La planète brûle ou se noie, s’échauffe ou s’assèche.

Les incendient ravagent la Californie, le Canada, le Maroc, la Kabylie, la Corse, l’Italie, le sud de la France, la Turquie, l’île d’Eubée en Grèce. La Sibérie n’est pas épargnée. En Iakoutie, c’est un territoire grand comme le Portugal qui a brûlé. Les témoins signalent des cendres jusqu’au pôle Nord. On a inventé le terme de mégafeux pour décrire le phénomène.

Il y a le feu, et il y a l’eau. Un peu avant, l’Allemagne et la Belgique essuyaient des tempêtes et des inondations, provoquant plus de 200 morts. De la Chine au Tennessee, la Terre prend l’eau. La liste n’est pas exhaustive. Les événements se succèdent désormais à un rythme soutenu faisant des journaux le déroulé désespérant et sans fin des catastrophes. Incendies, tempêtes, sécheresse, dômes de chaleur. Rien ne nous est épargné et l’on pressent bien que ce n’est qu’un début. En comparaison, l’image de l’ours polaire coincé sur son glaçon flottant en devient pittoresque.

Des conséquences irréversibles

Les conséquences s’annoncent lourdes en termes humains. Notamment pour les populations les plus vulnérables. Le directeur général de l’OIM, l’Organisation internationale pour les migrations, António Vitorino, rappelait il y a quelques jours que l’an dernier plus de la moitié des déplacements de population étaient déjà dus à des catastrophes climatiques. Les experts de la géopolitique imaginent des conflits qui auront pour objet l’accès à l’eau. Les scientifiques déplorent des conséquences irréversibles sur la biodiversité, des perturbations sur les cultures.

La question est de savoir si le spectacle des désastres nous poussera à agir, à changer de mode de vie. L’action plutôt que la sidération. On a beau se convaincre que le changement de modèle est aussi source d’emplois et d’opportunités comme le plaide Bertrand Piccard avec beaucoup d’arguments et de conviction, on n’échappera pas à des changements drastiques de nos conduites quotidiennes. Et si nous ne le faisons pas, égoïstement, nos enfants et petits-enfants y seront contraints de toute façon.

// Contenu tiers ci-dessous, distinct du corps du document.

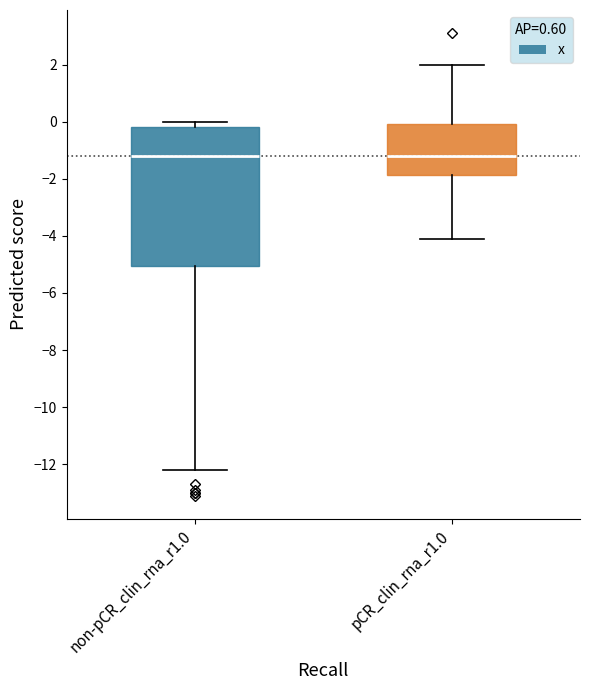

Where does the median line of the box for non-pCR_clin_rna_r1.0 sit on the y-axis? The values are not printed on the chart, so give them approximately, as read against the axis.

-1.2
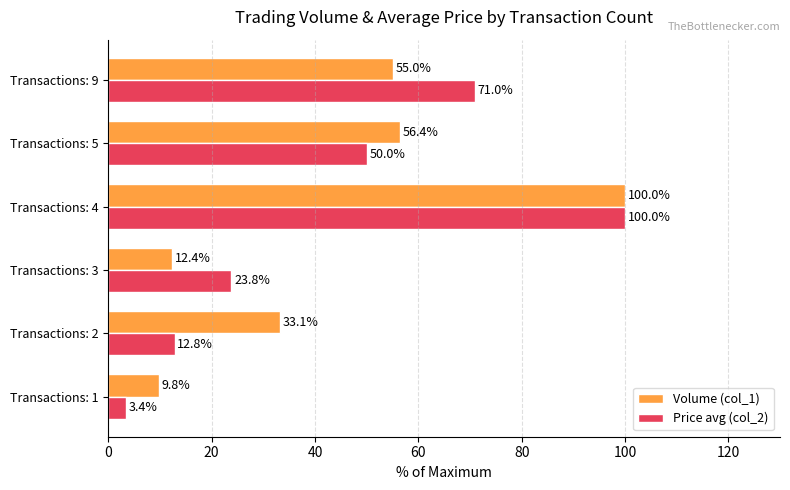

What value does the Price avg (col_2) series have at Transactions: 5?

50.0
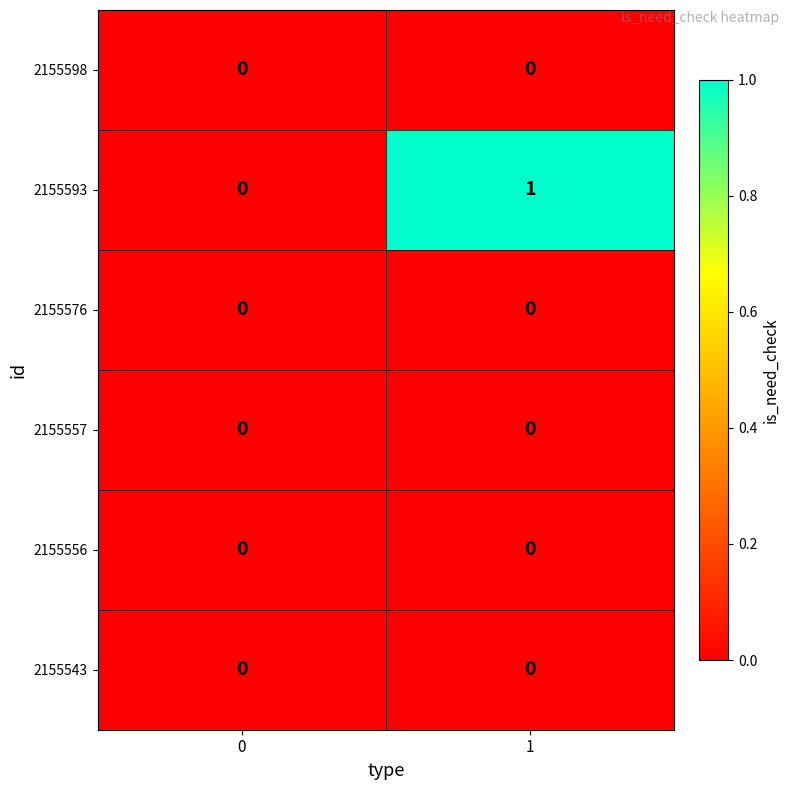

Reading right to left, list all the values displayed in this chart.

2155598: 0	0
2155593: 1	0
2155576: 0	0
2155557: 0	0
2155556: 0	0
2155543: 0	0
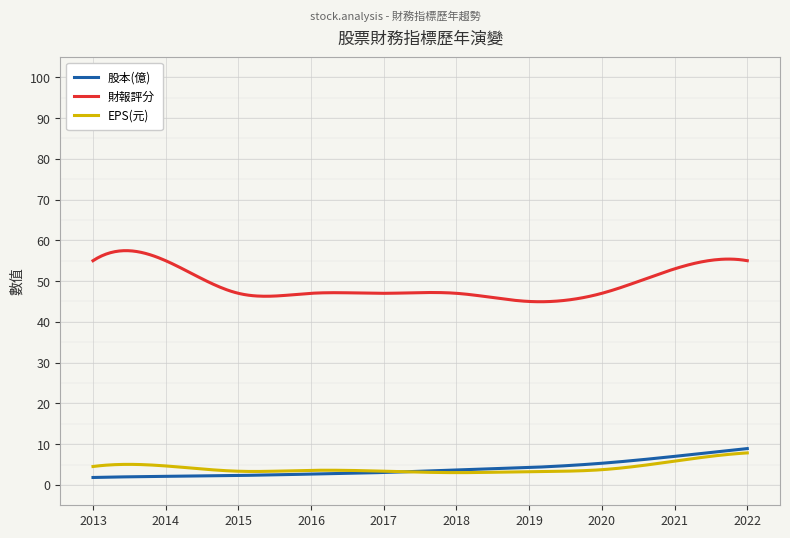

Which series has the largest total across all categories?

財報評分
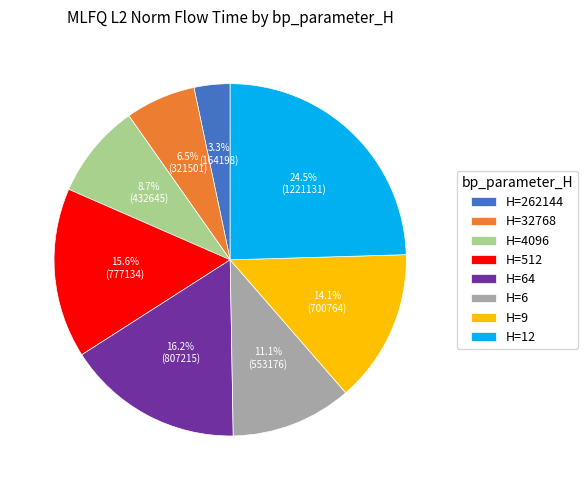

Does H=32768 account for over 50% of the chart?

No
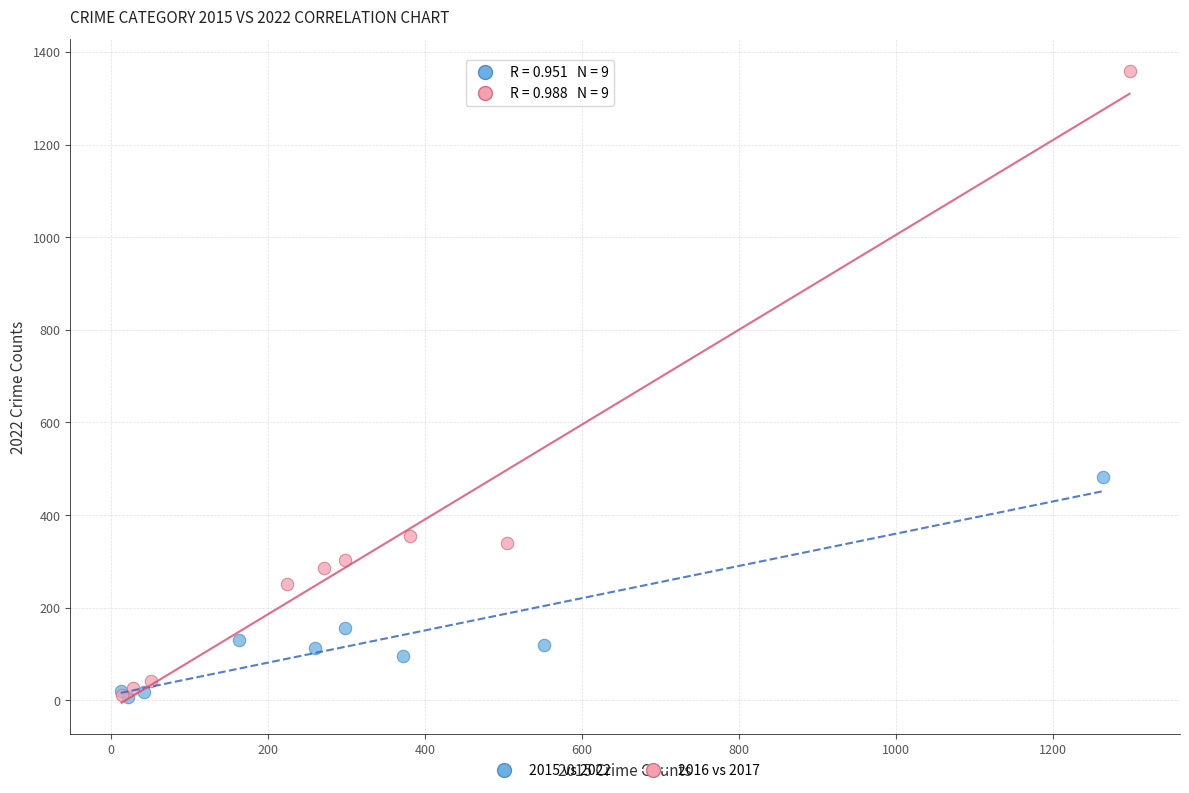

Which series has the largest Y range (max minus min)?

2016 vs 2017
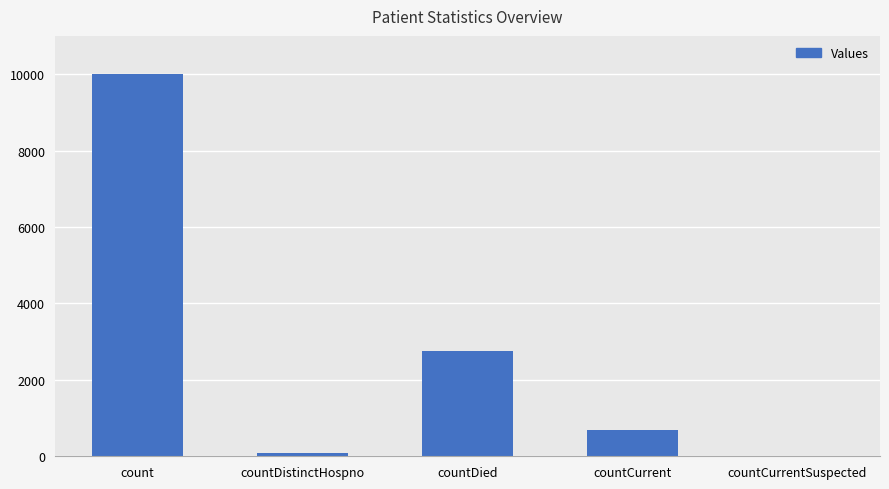

What is the sum of all values?

13495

Preuve de la difficulté à s’investir dans ce combat contre le réchauffement climatique, plus de la moitié des signataires de l’Accord de Paris sur le climat ont déjà réduit leurs ambitions en termes de réduction des émissions de gaz à effet de serre. La COP 26 à Glasgow, au début novembre, sera l’occasion de voir si les événements de l’été bouleversent ces rétropédalages.

Les efforts de tous

L’alerte est-elle suffisamment forte ? Difficile de le savoir, là, tout de suite. Je crois que tout le monde est convaincu que nous ne pouvons pas continuer comme cela. Mais les moyens de nous en sortir ne nous paraissent pas si évidents. Le pire serait de croire que la planète est définitivement folle et qu’il n’y a plus rien à faire. Le Secrétaire général des Nations Unies a commenté ainsi le rapport du GIEC : « La viabilité de nos sociétés dépend des dirigeants des gouvernements, des entreprises et de la société civile qui exigeront des politiques, des actions et des investissements qui limiteront la hausse des températures à 1,5°C ». En fait, l’urgence climatique requiert les efforts de nous tous.

Y sommes-nous prêts ? L’âme humaine étant ainsi faite, tous les malheurs du monde ne suffiront sans doute pas à nous faire bouger avant que les effets de la terrible catastrophe ne nous affectent personnellement. Ou alors, il faudrait qu’un formidable sentiment de compassion et un sens aigu de clairvoyance nous saisissent tous et aussitôt.